Cross-Region VPC
Peering and TGW.
Overview
Cross-region VPC connectivity is what makes multi-region architectures possible. VPC peering covers the simple case (two VPCs need direct connectivity); Transit Gateway covers the scalable case (many VPCs in a hub-and-spoke topology). Both support cross-region; both encrypt by default; both bill the most expensive bandwidth class on the cloud.
- VPC peering for pairs. Direct one-to-one peering. Right for small topologies; complexity grows quadratically with mesh size.
- Transit Gateway for many. Hub-and-spoke. Scales without the n-squared peering explosion.
- Inter-region peering plus encryption. Both peering and TGW support cross-region; traffic encrypted by default over the AWS backbone.
- Bandwidth costs. Cross-region traffic is the most expensive bandwidth class. Architecture decisions live with this number.
The approach
Three habits keep cross-region VPC connectivity scalable: VPC peering for pair-wise needs, Transit Gateway for the many-VPC case, and monitoring the bandwidth bill before architecture decisions become structural cost.
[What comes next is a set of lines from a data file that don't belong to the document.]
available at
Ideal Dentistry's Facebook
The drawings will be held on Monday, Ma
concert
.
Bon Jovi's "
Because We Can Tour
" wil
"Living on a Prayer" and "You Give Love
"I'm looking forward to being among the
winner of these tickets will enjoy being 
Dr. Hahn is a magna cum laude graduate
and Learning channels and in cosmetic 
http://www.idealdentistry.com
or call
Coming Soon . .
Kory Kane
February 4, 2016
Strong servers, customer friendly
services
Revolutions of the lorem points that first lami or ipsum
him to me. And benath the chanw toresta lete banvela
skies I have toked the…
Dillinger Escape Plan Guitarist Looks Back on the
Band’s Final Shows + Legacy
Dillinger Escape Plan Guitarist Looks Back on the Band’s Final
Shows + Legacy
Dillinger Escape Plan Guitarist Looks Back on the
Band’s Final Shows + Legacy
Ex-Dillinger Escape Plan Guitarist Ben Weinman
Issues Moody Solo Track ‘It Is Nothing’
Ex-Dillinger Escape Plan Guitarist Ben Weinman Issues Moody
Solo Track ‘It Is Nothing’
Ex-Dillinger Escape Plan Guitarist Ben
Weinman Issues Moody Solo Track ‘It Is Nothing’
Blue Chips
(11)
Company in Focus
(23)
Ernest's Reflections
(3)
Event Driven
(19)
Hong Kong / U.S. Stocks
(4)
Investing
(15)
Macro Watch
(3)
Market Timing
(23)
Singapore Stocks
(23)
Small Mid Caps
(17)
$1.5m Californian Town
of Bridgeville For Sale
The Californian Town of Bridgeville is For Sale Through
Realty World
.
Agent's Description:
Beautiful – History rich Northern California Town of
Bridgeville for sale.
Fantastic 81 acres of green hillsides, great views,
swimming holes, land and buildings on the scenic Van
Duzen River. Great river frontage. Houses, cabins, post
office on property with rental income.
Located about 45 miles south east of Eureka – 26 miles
- VPC peering for pairs. Two VPCs that need direct connectivity. The simple case stays simple.
- Transit Gateway for many. Multiple VPCs across multiple regions. Avoids the peering complexity explosion.
- Inter-region TGW peering. Connect TGWs across regions for global hub-and-spoke.
- Bandwidth monitoring plus documented topology. Cost surveillance catches expensive patterns; per-VPC the connectivity documented.
Why this compounds
Each correctly-architected cross-region connection supports DR and global product surfaces for years. The team’s multi-region networking fluency deepens; bandwidth costs stay predictable; new VPCs inherit the topology conventions.
- Resilience. Cross-region connectivity supports disaster recovery and active-active patterns.
- Global architecture. Workloads near users with shared services. User experience improves.
- Cost predictability. Monitored bandwidth surfaces expensive patterns before they become structural.
- Year-one investment, year-two habit. First cross-region connection is heavy lift. By the third, the topology pattern is settled.